**Written task:** Please update the lines starting at the one containing "Events Calendar" and running through the end, replacing "Jump to month" with "Go to month" and leaving everything else unchanged. Give only those lines, without the pictures.

Page images and extracted text:
== == ==
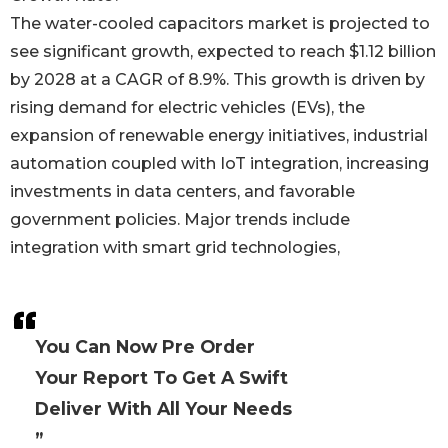
The water-cooled capacitors market is projected to
see significant growth, expected to reach $1.12 billion
by 2028 at a CAGR of 8.9%. This growth is driven by
rising demand for electric vehicles (EVs), the
expansion of renewable energy initiatives, industrial
automation coupled with IoT integration, increasing
investments in data centers, and favorable
government policies. Major trends include
integration with smart grid technologies,
You Can Now Pre Order
Your Report To Get A Swift
Deliver With All Your Needs
”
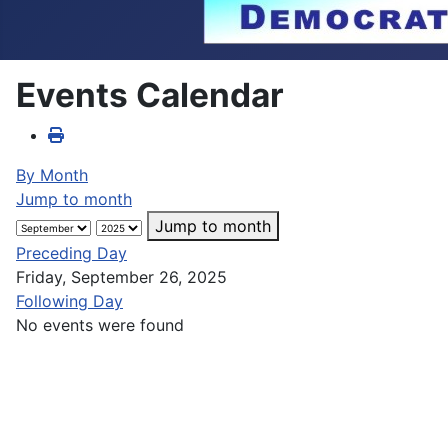
Events Calendar
By Month
Jump to month
Jump to month
Preceding Day
Friday, September 26, 2025
Following Day
No events were found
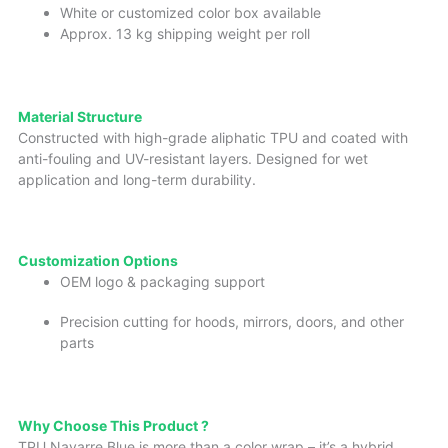
White or customized color box available
Approx. 13 kg shipping weight per roll
Material
Structure
Constructed with high-grade aliphatic TPU and coated with
anti-fouling and UV-resistant layers. Designed for wet
application and long-term durability.
Custo
miz
ation Options
OEM logo & packaging support
Precision cutting for hoods, mirrors, doors, and other
parts
Why Choose This Product ?
TPU Navarre Blue is more than a color wrap – it’s a hybrid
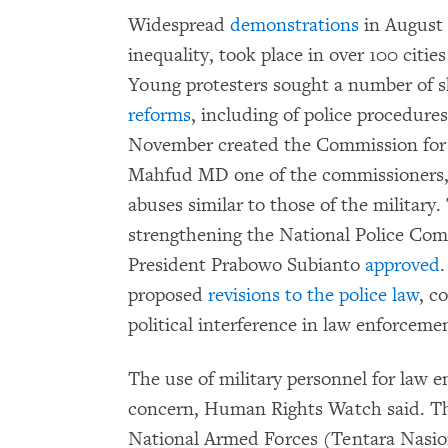
Widespread
demonstrations
in August 
inequality, took place in over 100 citi
Young protesters sought a number of 
reforms
, including of police procedure
November created the Commission for t
Mahfud MD one of the commissioners
abuses similar to those of the milita
strengthening the National Police Com
President Prabowo Subianto
approved
.
proposed
revisions to the police law
, c
political interference in law enforceme
The use of military personnel for law e
concern, Human Rights Watch said. 
National Armed Forces (Tentara Nasio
== == ==
**Task answer:**
Events Calendar
By Month
Go to month
Go to month
Preceding Day
Friday, September 26, 2025
Following Day
No events were found
White or customized color box available
Approx. 13 kg shipping weight per roll
Material
Structure
Constructed with high-grade aliphatic TPU and coated with
anti-fouling and UV-resistant layers. Designed for wet
application and long-term durability.
Custo
miz
ation Options
OEM logo & packaging support
Precision cutting for hoods, mirrors, doors, and other
parts
Why Choose This Product ?
TPU Navarre Blue is more than a color wrap – it’s a hybrid
Widespread
demonstrations
in August 
inequality, took place in over 100 citi
Young protesters sought a number of 
reforms
, including of police procedure
November created the Commission for t
Mahfud MD one of the commissioners
abuses similar to those of the milita
strengthening the National Police Com
President Prabowo Subianto
approved
.
proposed
revisions to the police law
, c
political interference in law enforceme
The use of military personnel for law e
concern, Human Rights Watch said. 
National Armed Forces (Tentara Nasio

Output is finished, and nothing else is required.